I could go on and on with the lessons I’ve learned thus far—it’s been an eye-opening, very different way of eating. But you can expect more nuggets of gluten-free wisdom and recipes as I continue avoiding wheat. Unfortunately, there’s no rush. My allergy’s not going anywhere.
I’ll be experimenting with more complicated ingredients—amaranth and millet flour—but also cooking simpler food again, food that reminds me of mom, since she’s the one who taught me how to make it in the first place.
From my kitchen, now gluten-free, to yours,
Phoebe, THE QUARTER-LIFE COOK
Shrimp & Snap Pea Salad Arepas with Avocado and Lime
Makes 2 (very stuffed) sandwiches
To speed up the recipe, you can also buy pre-cooked shrimp–then all that needs to be done is assembly!
½ pound shrimp, peeled and deveined ¼ cup mayonaisse
1 tablespoon Dijon mustard
1 tablespoon lime juice
¼ teaspoon salt
½ cup roughly chopped sugar snap pea pods
½ avocado, thinly sliced
2 Arepas (recipe follows)
Bring a medium saucepan filled with salted water to a boil. Add the shrimp and turn off the heat. Let the shrimp rest in the water for 3-5 minutes, until cooked through. Drain and rinse the shrimp under cold water. Roughly chop. Meanwhile, in a medium mixing bowl, whisk together the mayo, mustard, lemon juice, and salt. Mix in the chopped shrimp and snap peas.

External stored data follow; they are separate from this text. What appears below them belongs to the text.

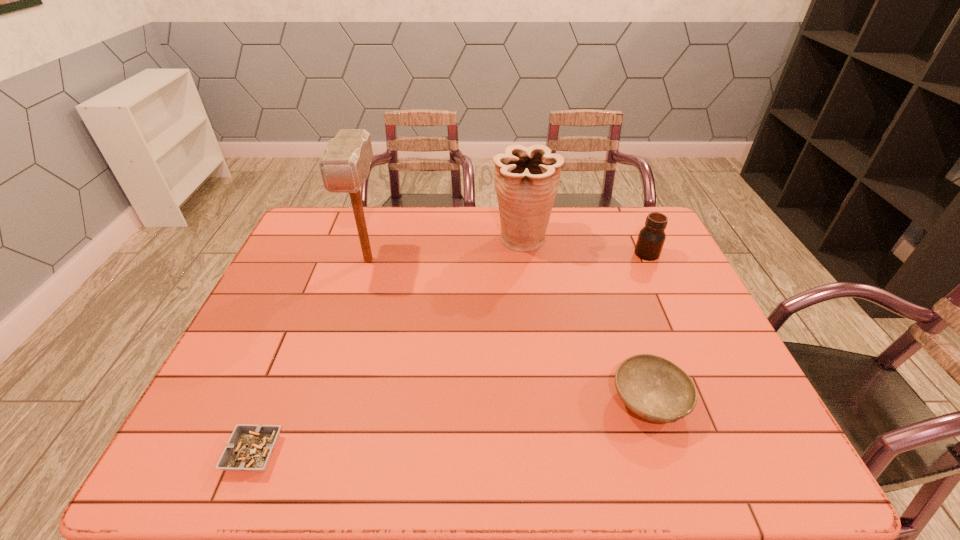
Locate an element on the screen. free spot located 0.220m on the striking face of the fourth object from right to left is located at coordinates (346, 336).

You are a GUI agent. You are given a task and a screenshot of the screen. Output one action in this format:
    pyautogui.click(x=<x>, y=<y>)
    Task: Click on the vacant space situated 0.190m on the left of the third object from left to right
    The height and width of the screenshot is (540, 960).
    Given the screenshot: What is the action you would take?
    [434, 240]

Identify the location of free location located on the left of the jar. (619, 254).

Locate an element on the screen. free space located on the left of the bowl is located at coordinates (549, 401).

You are a GUI agent. You are given a task and a screenshot of the screen. Output one action in this format:
    pyautogui.click(x=<x>, y=<y>)
    Task: Click on the blank space located on the back of the shortest object
    
    Given the screenshot: What is the action you would take?
    pyautogui.click(x=278, y=392)

This screenshot has height=540, width=960. In order to click on mallet at the far edge in this screenshot , I will do `click(345, 165)`.

Locate an element on the screen. This screenshot has height=540, width=960. urn that is at the far edge is located at coordinates (526, 181).

Where is `jar situated at the far edge`? jar situated at the far edge is located at coordinates (651, 238).

Locate an element on the screen. bowl present at the near edge is located at coordinates (654, 388).

This screenshot has width=960, height=540. In order to click on ashtray that is at the near edge in this screenshot , I will do `click(250, 447)`.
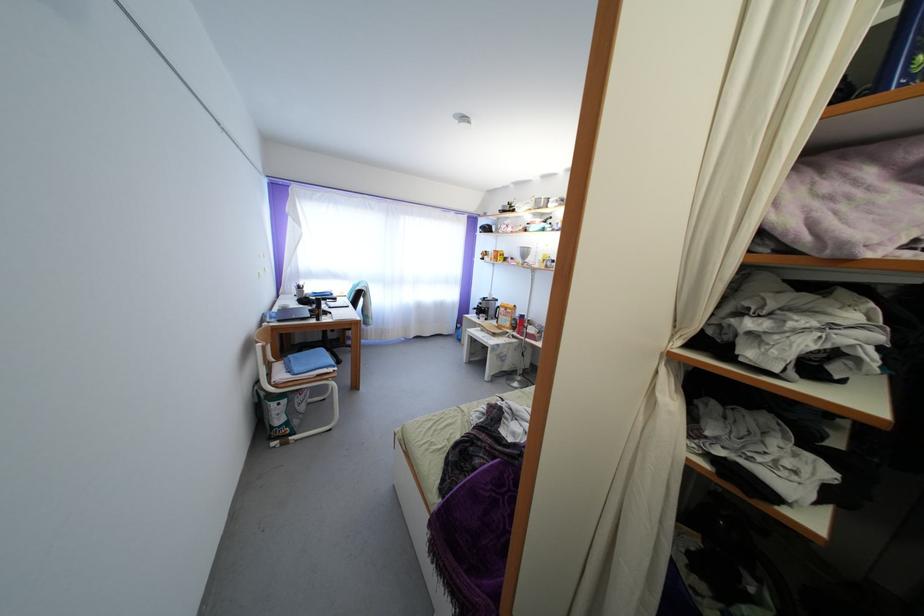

Slice the arepas in half widthwise, leaving just the end still attached. Stuff the arepas with a spoonful of shrimp salad and a few slices of avocado on top. Serve with hot sauce on the side and a wedge of lime.
Makes 4 Medium-Sized Arepas
The arepas can keep a few days in the fridge. Pop them in the oven at 400 to reheat until crisp on the outside.
Ingredients 1 1/2 cup masa harina (fine corn flour)
1 teaspoon salt
2 tablespoons vegetable oil
Preheat the oven to 350 degrees.
Combine the masa harina and salt in a medium mixing bowl. Add 1 1/2 cups of room temperature water. Stir well to combine, then let sit for 5 minutes. Heat the oil over medium-high heat in a large, well-seasoned cast iron or nonstick pan. Divide the arepa dough into four balls. Flatten each into a 4-inch disk. Add to the pan.
Cook on each side for 7-8 minutes, until the arepa has formed a crust and is quite golden, adjusting the heat if it starts to burn on the bottom. Finish in the oven for 5 minutes. If not using an oven-proof skillet, you can place the arepas directly on the racks or on a baking sheet.
Cool enough to handle, then serve. Or save the arepas for another night.